- [INFORMATION PROVIDED]:
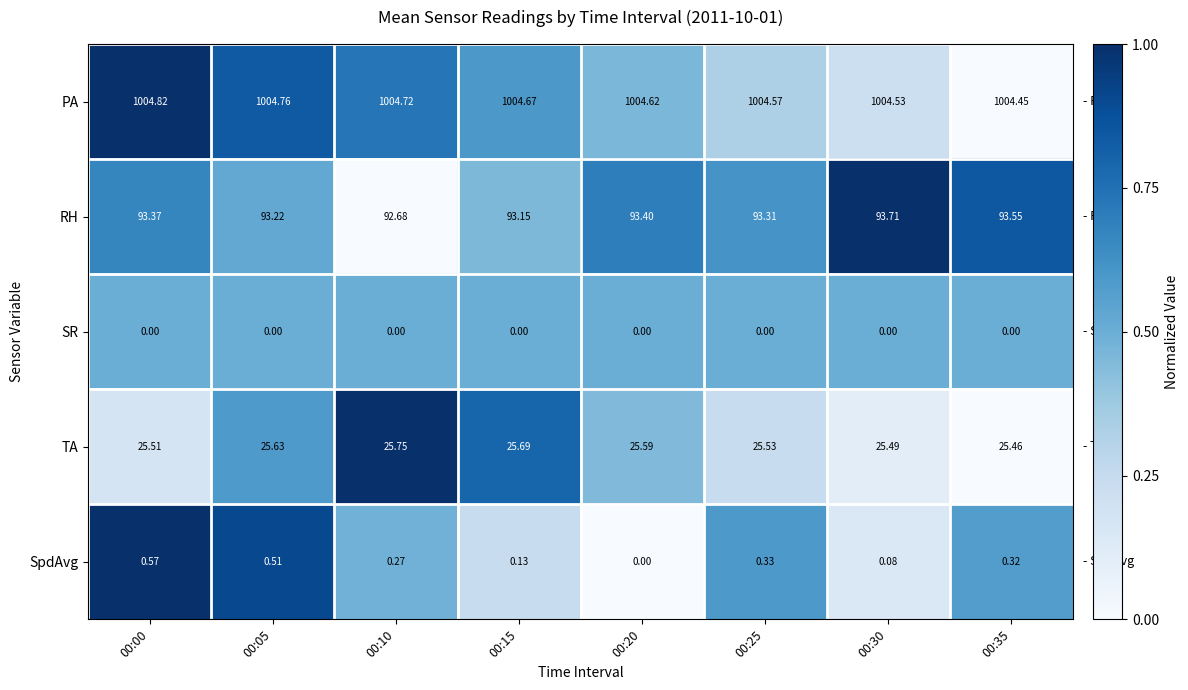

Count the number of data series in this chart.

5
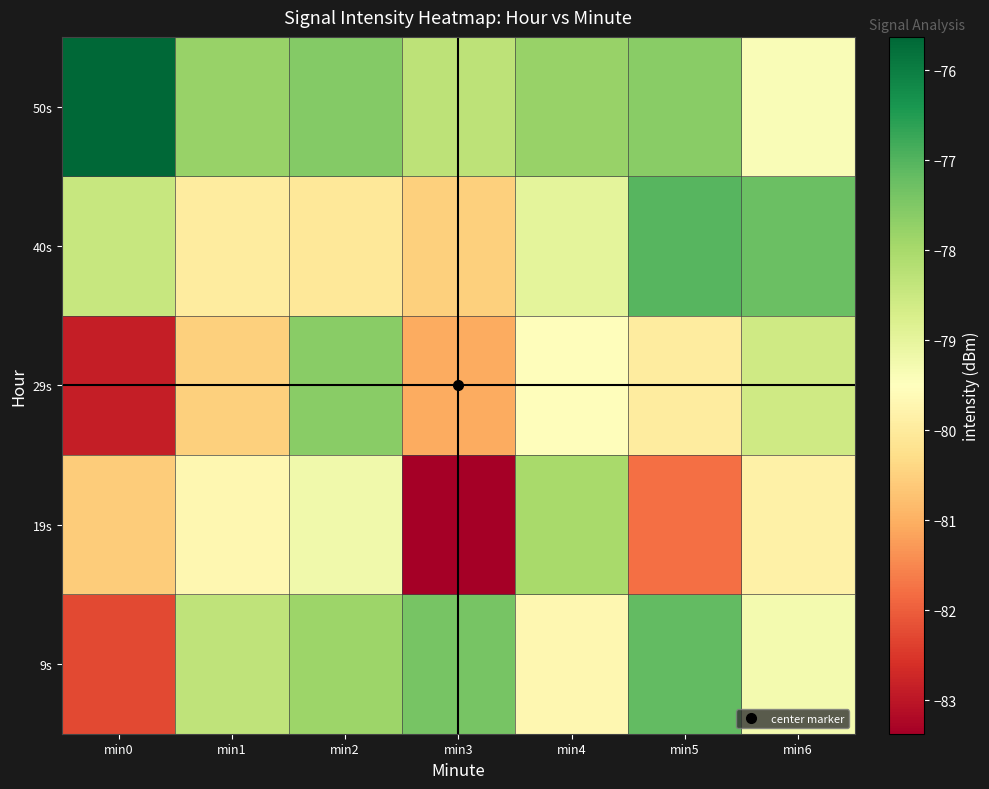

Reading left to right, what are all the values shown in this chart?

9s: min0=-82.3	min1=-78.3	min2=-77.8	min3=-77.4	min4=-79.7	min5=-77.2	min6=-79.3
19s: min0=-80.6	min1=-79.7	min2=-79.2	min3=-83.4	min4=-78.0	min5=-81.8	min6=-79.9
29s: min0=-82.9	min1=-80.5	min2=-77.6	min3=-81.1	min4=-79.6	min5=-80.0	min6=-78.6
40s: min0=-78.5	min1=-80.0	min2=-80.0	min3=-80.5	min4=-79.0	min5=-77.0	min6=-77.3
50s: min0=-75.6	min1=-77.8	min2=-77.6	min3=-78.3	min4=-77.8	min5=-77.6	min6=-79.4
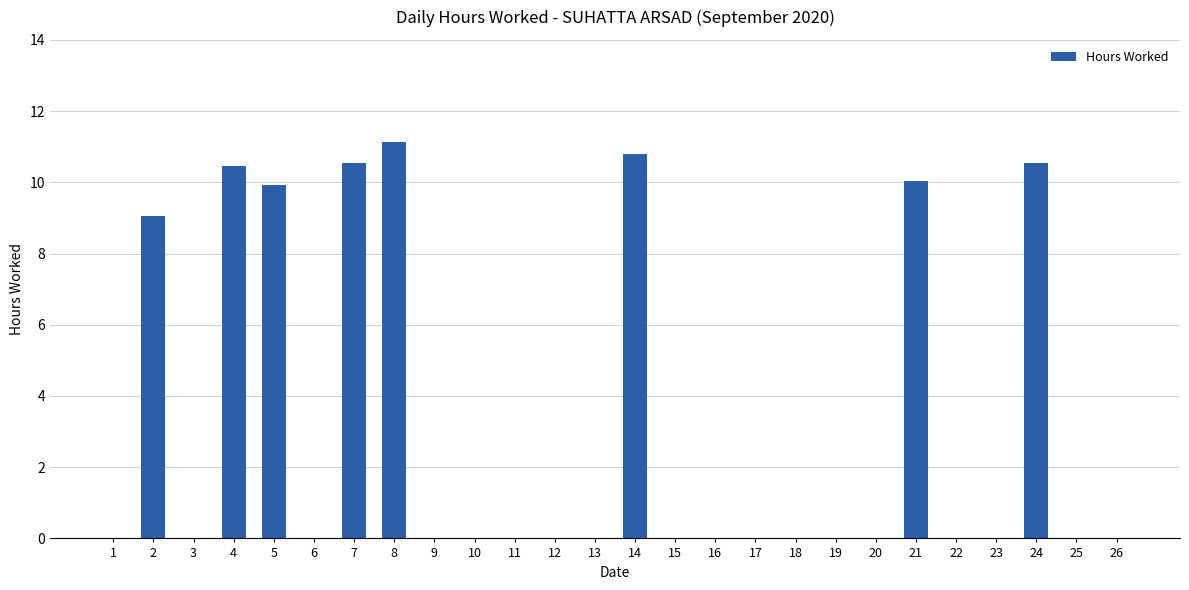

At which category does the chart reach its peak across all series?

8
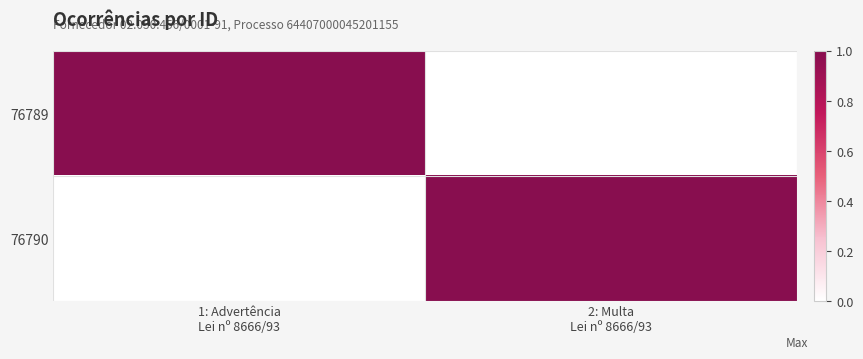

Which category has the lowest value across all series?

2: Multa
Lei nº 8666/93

- [WORK TASK]:
Copy every one of the records above character for character, but leave the pictures out.

- [THE COMPLETED TASK]:
Count the number of data series in this chart.

5

Reading left to right, what are all the values shown in this chart?

9s: min0=-82.3	min1=-78.3	min2=-77.8	min3=-77.4	min4=-79.7	min5=-77.2	min6=-79.3
19s: min0=-80.6	min1=-79.7	min2=-79.2	min3=-83.4	min4=-78.0	min5=-81.8	min6=-79.9
29s: min0=-82.9	min1=-80.5	min2=-77.6	min3=-81.1	min4=-79.6	min5=-80.0	min6=-78.6
40s: min0=-78.5	min1=-80.0	min2=-80.0	min3=-80.5	min4=-79.0	min5=-77.0	min6=-77.3
50s: min0=-75.6	min1=-77.8	min2=-77.6	min3=-78.3	min4=-77.8	min5=-77.6	min6=-79.4

At which category does the chart reach its peak across all series?

8

Which category has the lowest value across all series?

2: Multa
Lei nº 8666/93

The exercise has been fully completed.